CALIFORNIA—According to lab results released on Friday, June 26 by Plains All American Pipeline, some of the tar washing into Southern California beaches matches the spilled crude oil released from a ruptured pipeline offshore.

On May 19, the Houston-based corporation sent 21,000 gallons of crude oil into the California coastline. Plains claims to have spent $96 million cleaning up the spill. Senior Director of Safety and Security for the company, Patrick Hodgins, said “Although 94 percent of the impacted shoreline has reached its end-point clean-up objective, we recognize that the last 6 percent will be the hardest. I assure you that we will stick with this cleanup until it is done.”

The results show that areas as far as a 100 miles away from the spill were affected.
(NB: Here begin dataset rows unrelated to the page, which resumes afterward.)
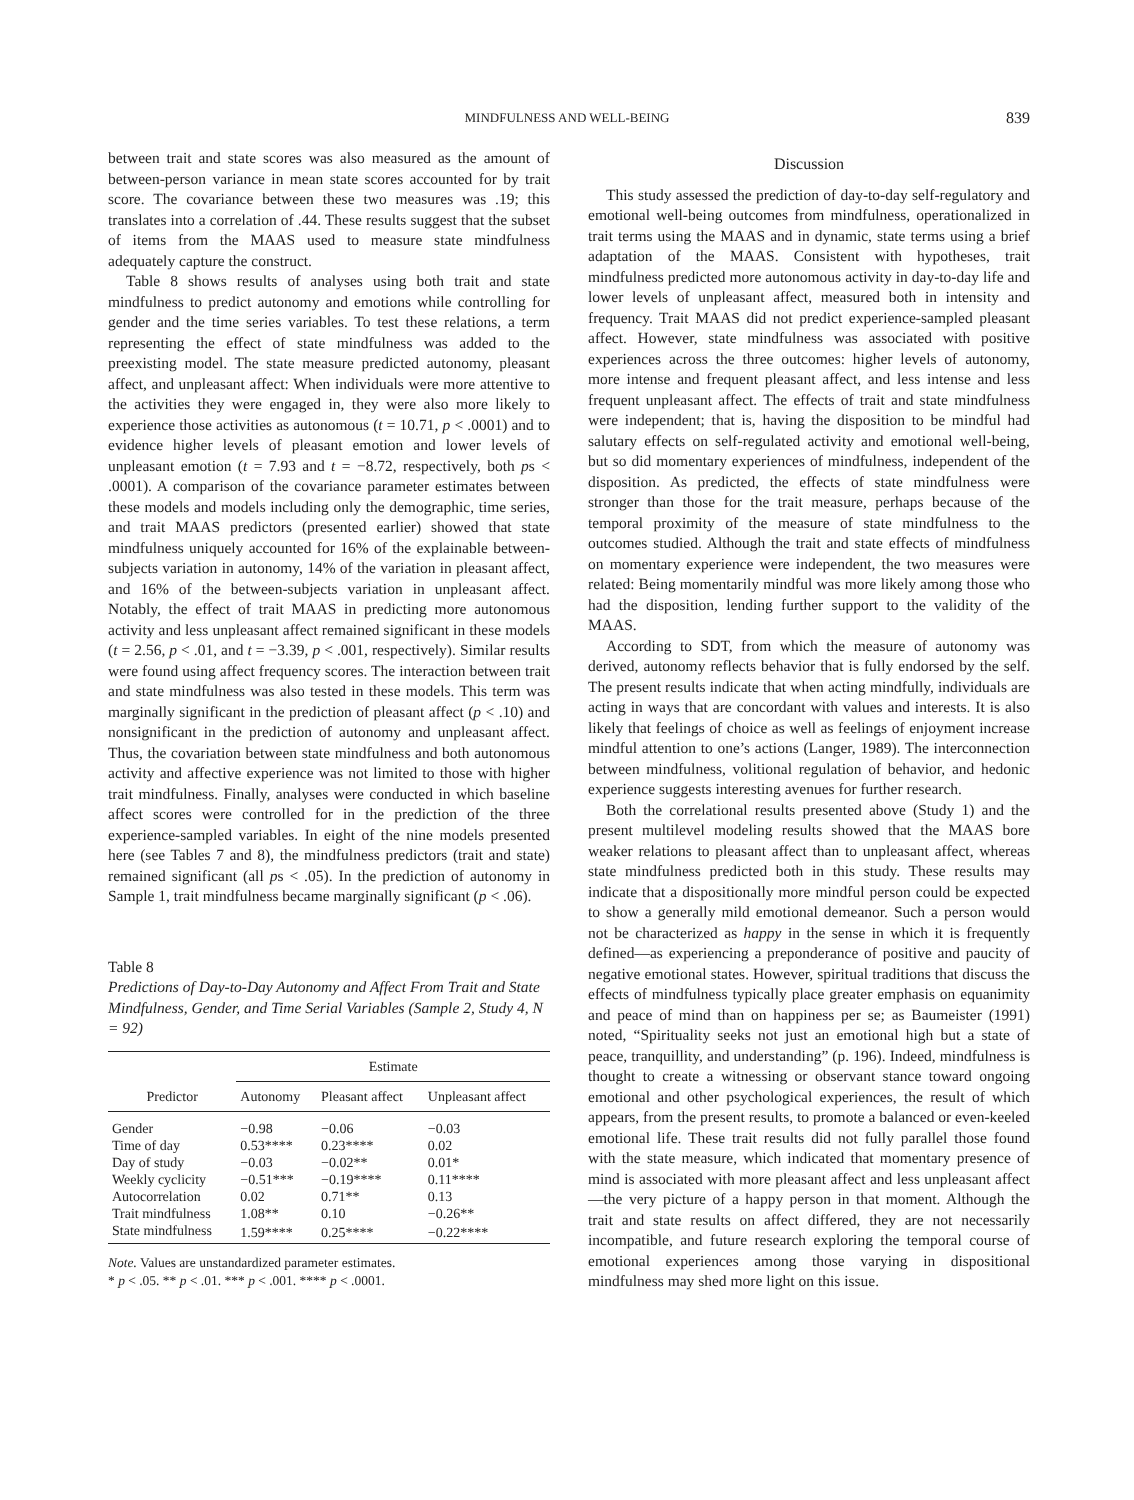MINDFULNESS AND WELL-BEING 839
between trait and state scores was also measured as the amount of between-person variance in mean state scores accounted for by trait score. The covariance between these two measures was .19; this translates into a correlation of .44. These results suggest that the subset of items from the MAAS used to measure state mindfulness adequately capture the construct.
Table 8 shows results of analyses using both trait and state mindfulness to predict autonomy and emotions while controlling for gender and the time series variables. To test these relations, a term representing the effect of state mindfulness was added to the preexisting model. The state measure predicted autonomy, pleasant affect, and unpleasant affect: When individuals were more attentive to the activities they were engaged in, they were also more likely to experience those activities as autonomous (t = 10.71, p < .0001) and to evidence higher levels of pleasant emotion and lower levels of unpleasant emotion (t = 7.93 and t = −8.72, respectively, both ps < .0001). A comparison of the covariance parameter estimates between these models and models including only the demographic, time series, and trait MAAS predictors (presented earlier) showed that state mindfulness uniquely accounted for 16% of the explainable between-subjects variation in autonomy, 14% of the variation in pleasant affect, and 16% of the between-subjects variation in unpleasant affect. Notably, the effect of trait MAAS in predicting more autonomous activity and less unpleasant affect remained significant in these models (t = 2.56, p < .01, and t = −3.39, p < .001, respectively). Similar results were found using affect frequency scores. The interaction between trait and state mindfulness was also tested in these models. This term was marginally significant in the prediction of pleasant affect (p < .10) and nonsignificant in the prediction of autonomy and unpleasant affect. Thus, the covariation between state mindfulness and both autonomous activity and affective experience was not limited to those with higher trait mindfulness. Finally, analyses were conducted in which baseline affect scores were controlled for in the prediction of the three experience-sampled variables. In eight of the nine models presented here (see Tables 7 and 8), the mindfulness predictors (trait and state) remained significant (all ps < .05). In the prediction of autonomy in Sample 1, trait mindfulness became marginally significant (p < .06).
Table 8
Predictions of Day-to-Day Autonomy and Affect From Trait and State Mindfulness, Gender, and Time Serial Variables (Sample 2, Study 4, N = 92)
| Predictor | Estimate | | |
| --- | --- | --- | --- |
| | Autonomy | Pleasant affect | Unpleasant affect |
| Gender | −0.98 | −0.06 | −0.03 |
| Time of day | 0.53**** | 0.23**** | 0.02 |
| Day of study | −0.03 | −0.02** | 0.01* |
| Weekly cyclicity | −0.51*** | −0.19**** | 0.11**** |
| Autocorrelation | 0.02 | 0.71** | 0.13 |
| Trait mindfulness | 1.08** | 0.10 | −0.26** |
| State mindfulness | 1.59**** | 0.25**** | −0.22**** |
Note. Values are unstandardized parameter estimates.
* p < .05. ** p < .01. *** p < .001. **** p < .0001.
Discussion
This study assessed the prediction of day-to-day self-regulatory and emotional well-being outcomes from mindfulness, operationalized in trait terms using the MAAS and in dynamic, state terms using a brief adaptation of the MAAS. Consistent with hypotheses, trait mindfulness predicted more autonomous activity in day-to-day life and lower levels of unpleasant affect, measured both in intensity and frequency. Trait MAAS did not predict experience-sampled pleasant affect. However, state mindfulness was associated with positive experiences across the three outcomes: higher levels of autonomy, more intense and frequent pleasant affect, and less intense and less frequent unpleasant affect. The effects of trait and state mindfulness were independent; that is, having the disposition to be mindful had salutary effects on self-regulated activity and emotional well-being, but so did momentary experiences of mindfulness, independent of the disposition. As predicted, the effects of state mindfulness were stronger than those for the trait measure, perhaps because of the temporal proximity of the measure of state mindfulness to the outcomes studied. Although the trait and state effects of mindfulness on momentary experience were independent, the two measures were related: Being momentarily mindful was more likely among those who had the disposition, lending further support to the validity of the MAAS.
According to SDT, from which the measure of autonomy was derived, autonomy reflects behavior that is fully endorsed by the self. The present results indicate that when acting mindfully, individuals are acting in ways that are concordant with values and interests. It is also likely that feelings of choice as well as feelings of enjoyment increase mindful attention to one’s actions (Langer, 1989). The interconnection between mindfulness, volitional regulation of behavior, and hedonic experience suggests interesting avenues for further research.
Both the correlational results presented above (Study 1) and the present multilevel modeling results showed that the MAAS bore weaker relations to pleasant affect than to unpleasant affect, whereas state mindfulness predicted both in this study. These results may indicate that a dispositionally more mindful person could be expected to show a generally mild emotional demeanor. Such a person would not be characterized as happy in the sense in which it is frequently defined—as experiencing a preponderance of positive and paucity of negative emotional states. However, spiritual traditions that discuss the effects of mindfulness typically place greater emphasis on equanimity and peace of mind than on happiness per se; as Baumeister (1991) noted, “Spirituality seeks not just an emotional high but a state of peace, tranquillity, and understanding” (p. 196). Indeed, mindfulness is thought to create a witnessing or observant stance toward ongoing emotional and other psychological experiences, the result of which appears, from the present results, to promote a balanced or even-keeled emotional life. These trait results did not fully parallel those found with the state measure, which indicated that momentary presence of mind is associated with more pleasant affect and less unpleasant affect—the very picture of a happy person in that moment. Although the trait and state results on affect differed, they are not necessarily incompatible, and future research exploring the temporal course of emotional experiences among those varying in dispositional mindfulness may shed more light on this issue.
They described that the beaches affected during the first week of the spill, from Gaviota, California to El Capitan State Beach in Santa Barbara, no longer have petroleum globs flowing in, though tar matching Line 901 crude was collected in that area between May 19 and May 25.

Manhattan Beach in Los Angeles was reported as being unaffected by the Plains oil leak during the first week, but tar balls collected there on May 27 matched the spilled crude.

The reports were released as scrutiny of the incident by state and federal lawmakers increased and renewed questions about Plains’ swiftness in responding to the spill emerged. The House Energy and Commerce Committee has asked for the pipeline’s maintenance history and lawmakers in Washington D.C. have been investigating Plains’ timeline of the incident.